:: WHAT YOU ARE ASKED TO DO ::
In the post about writing formulas, what was the only thing the writer worried about while writing novels?

:: PAGE ::
This morning was unpleasant.
That would be because I had my bimonthly IBS attack. Something about eating a bunch of greasy popcorn way too fast early in the morning did not agree with me, so I spent a while in the bathroom once I got to school. That’s never fun. I had to sit there while my body sorted things out, and moved the bad stuff out in waves.
In the grand scheme of things, it’s not big deal. It happens now and then. That’s all.
Had my final Dialogue class this morning. We got unto what is a touchy subject for me : formulas.
All through my VFS education, I have been being taught certain ways to go about writing things. 7 Pillar Beats. Beat sheets. Outlines. And so on.
And all of these things are useful, I assume. But odds are that when I sit down to write something, I am going to just fucking write it. To me, most of this method I am learning is bullshit. It’s for people who need to learn things methodically, bit by bit, step by step.
But I am not that kind of writer. To me, method is crap. The story is what it is to me. It get told however it needs to be told. Method’s only job is to assist in the birth. To that end, method must remain as flexible and form-fitting as possible. Teaching people that there is one way to do it and this is it is, to me, far too restrictive. It’s trying to force the baby into a specific mold.
And I just won’t do that to my happy little brain babies.
It came up because today, my Dialogue prof was the first member of the faculty to admit that there are other ways of doing things. He told us that the important thing is to barf out the story however it occurs to us and only then worry about what form it takes and what needs to be done to clean in up and make it healthy.
And that’s basically what I have been saying, although not exactly in those worlds. [1] I am still working on that second part, but the basic idea that you have to get the story out however it comes, even if it comes out in ways that seem ridiculous, makes total sense to me.
I brought up the fact that when I wrote my novels, all I worried about was whether I knew what happened next. I didn’t have a plan, an outline, a beat sheet, or a treatment. I just set off on the journey, and that kept me motivated to keep on writing, because I never knew what was going to happen in the long term.
Now, seeing as very few people have read a single word of my four novels, I have no idea how successful I was in my novel writing endeavors. Maybe anyone in the publishing world would read the first chapters and say “Wow, you didn’t plan this out at all, did you? You should have. This is crap!”. But somehow I don’t think so.
I’m pretty good at the writing part of things.
So I am very glad to have confirmation from a VFS prof that the formulas we have been learning are not the be-all and end-all of Writing The Official Way. Sadly, he also mentioned that studios and such are often looking for things that fit the formula in order to give them some way of cutting through the tens of thousands of scripts they get every year.

:: STORED DATA ::
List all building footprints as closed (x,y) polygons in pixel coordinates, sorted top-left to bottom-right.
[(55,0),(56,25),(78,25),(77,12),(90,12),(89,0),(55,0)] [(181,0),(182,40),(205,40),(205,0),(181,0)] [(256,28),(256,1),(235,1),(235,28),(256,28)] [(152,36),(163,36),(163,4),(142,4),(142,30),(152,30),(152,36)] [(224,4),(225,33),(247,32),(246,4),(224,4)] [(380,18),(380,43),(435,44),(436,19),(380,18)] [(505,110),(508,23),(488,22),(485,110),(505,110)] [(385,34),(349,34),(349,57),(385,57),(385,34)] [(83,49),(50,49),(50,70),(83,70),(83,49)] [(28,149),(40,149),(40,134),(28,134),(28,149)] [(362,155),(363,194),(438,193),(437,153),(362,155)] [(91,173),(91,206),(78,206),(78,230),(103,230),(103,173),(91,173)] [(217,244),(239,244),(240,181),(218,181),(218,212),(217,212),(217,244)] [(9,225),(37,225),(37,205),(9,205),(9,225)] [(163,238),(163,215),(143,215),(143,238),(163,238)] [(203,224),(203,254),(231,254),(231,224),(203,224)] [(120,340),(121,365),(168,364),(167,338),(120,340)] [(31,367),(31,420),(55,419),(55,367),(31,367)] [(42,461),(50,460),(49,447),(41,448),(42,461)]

:: THE REPLY ::
Whether the writer knew what happened next.